### DATA FOR PROCESSING ###
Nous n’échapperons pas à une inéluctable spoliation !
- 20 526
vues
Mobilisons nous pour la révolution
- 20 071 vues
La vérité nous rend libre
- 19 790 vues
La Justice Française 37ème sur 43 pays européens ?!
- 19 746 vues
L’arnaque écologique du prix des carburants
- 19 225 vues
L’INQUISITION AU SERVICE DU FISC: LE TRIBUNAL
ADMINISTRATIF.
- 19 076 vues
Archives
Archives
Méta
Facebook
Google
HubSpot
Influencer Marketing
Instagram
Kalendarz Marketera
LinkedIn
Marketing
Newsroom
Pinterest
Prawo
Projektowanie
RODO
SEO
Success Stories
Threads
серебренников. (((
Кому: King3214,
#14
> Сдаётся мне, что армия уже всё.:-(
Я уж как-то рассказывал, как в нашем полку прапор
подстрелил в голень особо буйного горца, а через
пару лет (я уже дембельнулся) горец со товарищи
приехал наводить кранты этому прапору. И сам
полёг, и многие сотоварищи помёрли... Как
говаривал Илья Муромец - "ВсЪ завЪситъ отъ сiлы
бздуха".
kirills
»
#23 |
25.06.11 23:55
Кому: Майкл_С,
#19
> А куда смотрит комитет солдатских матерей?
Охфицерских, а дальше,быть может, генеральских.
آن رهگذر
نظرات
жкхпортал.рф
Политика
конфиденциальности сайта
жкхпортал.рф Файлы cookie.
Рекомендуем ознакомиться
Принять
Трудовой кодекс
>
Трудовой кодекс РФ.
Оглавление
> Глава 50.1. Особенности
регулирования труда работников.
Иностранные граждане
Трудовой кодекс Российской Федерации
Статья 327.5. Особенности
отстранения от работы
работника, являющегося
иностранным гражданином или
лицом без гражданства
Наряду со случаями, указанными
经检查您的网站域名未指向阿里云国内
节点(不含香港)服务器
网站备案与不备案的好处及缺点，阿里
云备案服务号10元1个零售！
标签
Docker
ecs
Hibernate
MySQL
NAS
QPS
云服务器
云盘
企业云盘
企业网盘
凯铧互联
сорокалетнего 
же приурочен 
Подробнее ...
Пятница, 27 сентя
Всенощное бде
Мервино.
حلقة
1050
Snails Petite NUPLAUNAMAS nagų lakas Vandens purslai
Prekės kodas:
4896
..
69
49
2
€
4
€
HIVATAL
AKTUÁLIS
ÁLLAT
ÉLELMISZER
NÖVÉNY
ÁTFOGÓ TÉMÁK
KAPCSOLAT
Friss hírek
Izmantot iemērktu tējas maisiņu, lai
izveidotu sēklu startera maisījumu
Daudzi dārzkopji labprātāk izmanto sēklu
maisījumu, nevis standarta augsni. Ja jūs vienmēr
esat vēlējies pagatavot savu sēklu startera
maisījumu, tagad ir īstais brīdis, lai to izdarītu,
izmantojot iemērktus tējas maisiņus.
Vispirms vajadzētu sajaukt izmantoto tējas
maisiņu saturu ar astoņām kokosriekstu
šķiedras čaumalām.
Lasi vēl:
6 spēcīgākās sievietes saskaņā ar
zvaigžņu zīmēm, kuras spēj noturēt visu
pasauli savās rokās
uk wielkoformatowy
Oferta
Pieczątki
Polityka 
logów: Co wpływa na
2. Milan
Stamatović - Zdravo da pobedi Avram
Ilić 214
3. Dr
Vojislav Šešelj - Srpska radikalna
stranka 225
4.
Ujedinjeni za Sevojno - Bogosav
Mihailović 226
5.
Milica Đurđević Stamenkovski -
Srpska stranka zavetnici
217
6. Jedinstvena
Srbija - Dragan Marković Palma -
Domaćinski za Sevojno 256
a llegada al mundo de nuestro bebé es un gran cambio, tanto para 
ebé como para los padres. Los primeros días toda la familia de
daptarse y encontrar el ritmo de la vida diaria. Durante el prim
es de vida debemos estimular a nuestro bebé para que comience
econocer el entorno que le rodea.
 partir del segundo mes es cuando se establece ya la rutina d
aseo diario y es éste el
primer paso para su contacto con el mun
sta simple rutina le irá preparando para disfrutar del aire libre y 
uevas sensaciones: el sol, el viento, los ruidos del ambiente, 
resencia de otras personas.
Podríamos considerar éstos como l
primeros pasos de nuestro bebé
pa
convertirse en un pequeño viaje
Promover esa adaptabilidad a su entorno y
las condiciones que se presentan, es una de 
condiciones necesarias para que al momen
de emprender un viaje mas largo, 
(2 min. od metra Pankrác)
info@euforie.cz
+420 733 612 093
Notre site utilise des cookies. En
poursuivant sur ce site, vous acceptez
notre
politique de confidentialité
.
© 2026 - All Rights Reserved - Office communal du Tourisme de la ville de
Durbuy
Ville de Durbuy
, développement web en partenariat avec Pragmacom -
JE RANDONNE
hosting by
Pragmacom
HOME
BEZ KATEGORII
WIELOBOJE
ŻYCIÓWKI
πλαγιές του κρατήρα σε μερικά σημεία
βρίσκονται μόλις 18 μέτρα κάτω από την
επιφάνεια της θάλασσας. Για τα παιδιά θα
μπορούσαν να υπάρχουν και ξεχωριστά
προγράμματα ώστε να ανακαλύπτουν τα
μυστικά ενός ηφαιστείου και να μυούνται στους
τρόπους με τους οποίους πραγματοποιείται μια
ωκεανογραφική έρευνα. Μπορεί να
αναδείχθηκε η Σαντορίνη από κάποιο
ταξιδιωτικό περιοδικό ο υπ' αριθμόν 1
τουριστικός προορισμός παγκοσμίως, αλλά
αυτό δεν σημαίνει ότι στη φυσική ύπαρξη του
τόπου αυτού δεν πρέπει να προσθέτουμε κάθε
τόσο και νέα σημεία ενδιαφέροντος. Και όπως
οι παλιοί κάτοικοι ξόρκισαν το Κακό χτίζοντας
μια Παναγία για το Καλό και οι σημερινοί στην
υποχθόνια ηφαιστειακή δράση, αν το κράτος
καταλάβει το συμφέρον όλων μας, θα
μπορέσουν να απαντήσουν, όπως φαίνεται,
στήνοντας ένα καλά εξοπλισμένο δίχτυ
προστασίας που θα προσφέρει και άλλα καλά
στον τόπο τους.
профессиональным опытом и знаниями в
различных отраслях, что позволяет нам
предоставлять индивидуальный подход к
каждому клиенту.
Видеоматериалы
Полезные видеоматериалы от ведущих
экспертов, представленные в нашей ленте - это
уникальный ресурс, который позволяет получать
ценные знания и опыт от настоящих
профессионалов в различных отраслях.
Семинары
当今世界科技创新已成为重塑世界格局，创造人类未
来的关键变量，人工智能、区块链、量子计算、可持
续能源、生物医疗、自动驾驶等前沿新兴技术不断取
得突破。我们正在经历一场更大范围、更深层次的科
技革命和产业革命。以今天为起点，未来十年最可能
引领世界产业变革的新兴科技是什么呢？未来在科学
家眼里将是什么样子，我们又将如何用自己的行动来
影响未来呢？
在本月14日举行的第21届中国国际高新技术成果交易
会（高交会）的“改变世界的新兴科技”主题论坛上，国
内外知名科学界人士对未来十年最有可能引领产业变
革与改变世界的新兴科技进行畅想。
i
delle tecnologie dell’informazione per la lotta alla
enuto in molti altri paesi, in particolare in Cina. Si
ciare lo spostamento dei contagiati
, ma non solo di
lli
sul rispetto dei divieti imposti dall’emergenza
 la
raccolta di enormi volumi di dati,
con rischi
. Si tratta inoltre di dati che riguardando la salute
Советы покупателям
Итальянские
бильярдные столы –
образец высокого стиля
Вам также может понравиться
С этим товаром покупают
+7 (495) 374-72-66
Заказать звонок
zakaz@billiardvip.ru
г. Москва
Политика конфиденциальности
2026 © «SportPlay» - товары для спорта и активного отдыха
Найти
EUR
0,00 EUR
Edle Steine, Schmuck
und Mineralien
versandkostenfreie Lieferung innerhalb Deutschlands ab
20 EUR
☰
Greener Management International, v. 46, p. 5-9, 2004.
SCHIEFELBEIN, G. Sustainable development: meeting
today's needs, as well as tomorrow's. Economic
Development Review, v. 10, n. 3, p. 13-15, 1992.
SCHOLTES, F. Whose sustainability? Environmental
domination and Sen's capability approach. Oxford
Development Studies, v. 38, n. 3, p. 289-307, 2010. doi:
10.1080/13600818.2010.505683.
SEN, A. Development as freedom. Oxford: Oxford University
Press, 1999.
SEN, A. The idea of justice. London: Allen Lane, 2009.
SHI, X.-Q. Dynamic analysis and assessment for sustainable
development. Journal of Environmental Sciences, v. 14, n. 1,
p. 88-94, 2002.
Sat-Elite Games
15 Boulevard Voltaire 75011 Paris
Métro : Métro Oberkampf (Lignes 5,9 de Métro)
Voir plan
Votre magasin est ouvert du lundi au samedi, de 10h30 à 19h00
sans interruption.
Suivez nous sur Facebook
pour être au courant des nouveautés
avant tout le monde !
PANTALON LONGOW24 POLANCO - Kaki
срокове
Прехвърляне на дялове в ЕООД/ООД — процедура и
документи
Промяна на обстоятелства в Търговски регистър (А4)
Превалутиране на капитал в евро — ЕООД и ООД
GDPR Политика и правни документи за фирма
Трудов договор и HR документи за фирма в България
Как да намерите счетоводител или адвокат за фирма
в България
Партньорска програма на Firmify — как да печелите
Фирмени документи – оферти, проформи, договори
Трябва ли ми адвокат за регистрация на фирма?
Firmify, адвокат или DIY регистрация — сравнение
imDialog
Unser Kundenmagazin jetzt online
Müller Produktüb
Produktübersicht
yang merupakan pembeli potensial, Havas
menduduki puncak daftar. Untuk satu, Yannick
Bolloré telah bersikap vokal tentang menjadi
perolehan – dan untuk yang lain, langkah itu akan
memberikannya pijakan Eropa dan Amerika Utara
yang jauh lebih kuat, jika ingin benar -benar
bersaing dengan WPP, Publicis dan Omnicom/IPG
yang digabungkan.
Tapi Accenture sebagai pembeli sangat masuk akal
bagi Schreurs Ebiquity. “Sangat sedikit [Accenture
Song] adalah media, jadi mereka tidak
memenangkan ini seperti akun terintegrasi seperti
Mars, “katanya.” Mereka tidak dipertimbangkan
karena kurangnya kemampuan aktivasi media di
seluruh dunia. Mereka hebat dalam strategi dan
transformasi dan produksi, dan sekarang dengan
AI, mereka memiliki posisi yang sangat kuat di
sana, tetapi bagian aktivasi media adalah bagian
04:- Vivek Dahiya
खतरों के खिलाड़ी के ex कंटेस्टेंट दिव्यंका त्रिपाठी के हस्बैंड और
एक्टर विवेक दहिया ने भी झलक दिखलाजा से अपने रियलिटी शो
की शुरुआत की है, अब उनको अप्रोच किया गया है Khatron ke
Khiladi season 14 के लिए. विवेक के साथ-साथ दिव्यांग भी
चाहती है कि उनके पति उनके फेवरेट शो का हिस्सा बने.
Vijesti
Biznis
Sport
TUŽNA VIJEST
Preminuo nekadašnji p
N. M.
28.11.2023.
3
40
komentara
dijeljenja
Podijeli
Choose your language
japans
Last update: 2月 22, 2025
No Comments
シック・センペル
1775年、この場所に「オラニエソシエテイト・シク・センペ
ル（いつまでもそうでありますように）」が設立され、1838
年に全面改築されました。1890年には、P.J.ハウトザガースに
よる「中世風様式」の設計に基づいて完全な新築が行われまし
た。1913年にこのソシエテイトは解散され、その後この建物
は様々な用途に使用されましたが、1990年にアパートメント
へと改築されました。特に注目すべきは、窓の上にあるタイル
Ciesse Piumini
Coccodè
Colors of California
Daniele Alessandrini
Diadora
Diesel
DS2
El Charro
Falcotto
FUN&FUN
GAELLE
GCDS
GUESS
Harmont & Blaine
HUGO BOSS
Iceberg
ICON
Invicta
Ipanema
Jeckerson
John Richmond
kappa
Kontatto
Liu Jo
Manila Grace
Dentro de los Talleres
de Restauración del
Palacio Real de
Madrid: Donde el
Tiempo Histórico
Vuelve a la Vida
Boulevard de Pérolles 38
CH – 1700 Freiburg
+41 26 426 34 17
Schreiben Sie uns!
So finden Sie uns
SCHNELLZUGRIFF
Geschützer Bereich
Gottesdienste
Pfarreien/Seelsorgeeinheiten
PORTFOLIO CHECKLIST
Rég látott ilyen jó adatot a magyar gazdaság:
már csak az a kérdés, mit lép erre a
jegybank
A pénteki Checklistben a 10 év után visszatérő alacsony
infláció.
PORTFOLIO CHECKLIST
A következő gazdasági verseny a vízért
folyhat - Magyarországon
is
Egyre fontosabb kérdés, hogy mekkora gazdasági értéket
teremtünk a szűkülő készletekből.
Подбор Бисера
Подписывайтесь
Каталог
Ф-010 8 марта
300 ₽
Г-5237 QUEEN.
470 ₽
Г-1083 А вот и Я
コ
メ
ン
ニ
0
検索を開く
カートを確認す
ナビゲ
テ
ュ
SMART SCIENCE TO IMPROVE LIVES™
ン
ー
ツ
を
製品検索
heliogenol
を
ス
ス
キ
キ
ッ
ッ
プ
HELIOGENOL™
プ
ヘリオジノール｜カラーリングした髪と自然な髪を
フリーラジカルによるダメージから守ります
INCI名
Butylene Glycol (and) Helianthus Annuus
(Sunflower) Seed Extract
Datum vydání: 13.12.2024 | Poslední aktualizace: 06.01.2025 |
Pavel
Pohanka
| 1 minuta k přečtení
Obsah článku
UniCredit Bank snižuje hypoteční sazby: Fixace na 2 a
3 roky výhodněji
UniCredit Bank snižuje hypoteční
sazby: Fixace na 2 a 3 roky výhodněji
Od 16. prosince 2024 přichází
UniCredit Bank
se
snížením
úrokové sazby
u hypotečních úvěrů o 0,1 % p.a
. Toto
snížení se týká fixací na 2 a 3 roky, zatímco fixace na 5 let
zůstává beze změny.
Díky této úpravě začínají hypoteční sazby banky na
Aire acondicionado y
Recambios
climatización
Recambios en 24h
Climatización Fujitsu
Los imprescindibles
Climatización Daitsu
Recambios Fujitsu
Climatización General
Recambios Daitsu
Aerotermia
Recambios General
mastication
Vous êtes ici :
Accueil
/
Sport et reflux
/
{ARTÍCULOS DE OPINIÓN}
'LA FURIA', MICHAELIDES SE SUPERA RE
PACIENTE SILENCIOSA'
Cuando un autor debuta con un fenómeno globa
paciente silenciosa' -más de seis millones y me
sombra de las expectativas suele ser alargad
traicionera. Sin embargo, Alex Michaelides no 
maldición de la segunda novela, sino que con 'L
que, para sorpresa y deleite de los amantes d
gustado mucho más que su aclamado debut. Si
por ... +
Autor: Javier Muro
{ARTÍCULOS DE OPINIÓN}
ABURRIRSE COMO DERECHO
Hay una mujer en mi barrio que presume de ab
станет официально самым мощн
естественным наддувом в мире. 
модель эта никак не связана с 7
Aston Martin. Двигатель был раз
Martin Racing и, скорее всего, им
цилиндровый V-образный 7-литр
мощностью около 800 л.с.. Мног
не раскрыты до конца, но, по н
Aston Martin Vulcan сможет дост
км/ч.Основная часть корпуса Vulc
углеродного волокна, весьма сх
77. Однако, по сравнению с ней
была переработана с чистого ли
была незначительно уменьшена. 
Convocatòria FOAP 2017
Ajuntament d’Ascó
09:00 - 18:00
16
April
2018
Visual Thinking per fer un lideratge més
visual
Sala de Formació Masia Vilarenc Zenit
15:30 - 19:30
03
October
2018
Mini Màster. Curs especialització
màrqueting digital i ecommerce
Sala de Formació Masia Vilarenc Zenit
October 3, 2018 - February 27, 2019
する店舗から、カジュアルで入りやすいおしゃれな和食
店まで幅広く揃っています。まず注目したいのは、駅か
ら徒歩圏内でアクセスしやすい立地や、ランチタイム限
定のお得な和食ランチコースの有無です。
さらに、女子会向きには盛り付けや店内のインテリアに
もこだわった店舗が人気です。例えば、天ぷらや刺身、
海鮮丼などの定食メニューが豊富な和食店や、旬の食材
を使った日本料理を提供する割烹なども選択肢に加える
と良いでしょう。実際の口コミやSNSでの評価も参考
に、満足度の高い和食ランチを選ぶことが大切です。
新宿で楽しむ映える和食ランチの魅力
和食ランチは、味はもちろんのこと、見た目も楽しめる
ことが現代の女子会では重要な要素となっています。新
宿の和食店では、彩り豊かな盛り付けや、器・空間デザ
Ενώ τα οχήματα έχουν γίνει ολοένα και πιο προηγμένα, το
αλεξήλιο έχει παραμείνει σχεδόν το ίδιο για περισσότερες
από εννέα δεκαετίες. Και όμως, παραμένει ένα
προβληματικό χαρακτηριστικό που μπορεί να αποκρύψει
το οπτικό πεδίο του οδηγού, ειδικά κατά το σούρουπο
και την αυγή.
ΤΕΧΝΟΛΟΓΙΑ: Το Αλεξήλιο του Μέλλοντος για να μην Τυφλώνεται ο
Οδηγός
###
* YOUR OBJECTIVE:
Count the lines above that contain "UniCredit" and reply with the figure alone.

* RESPONSE AREA:
3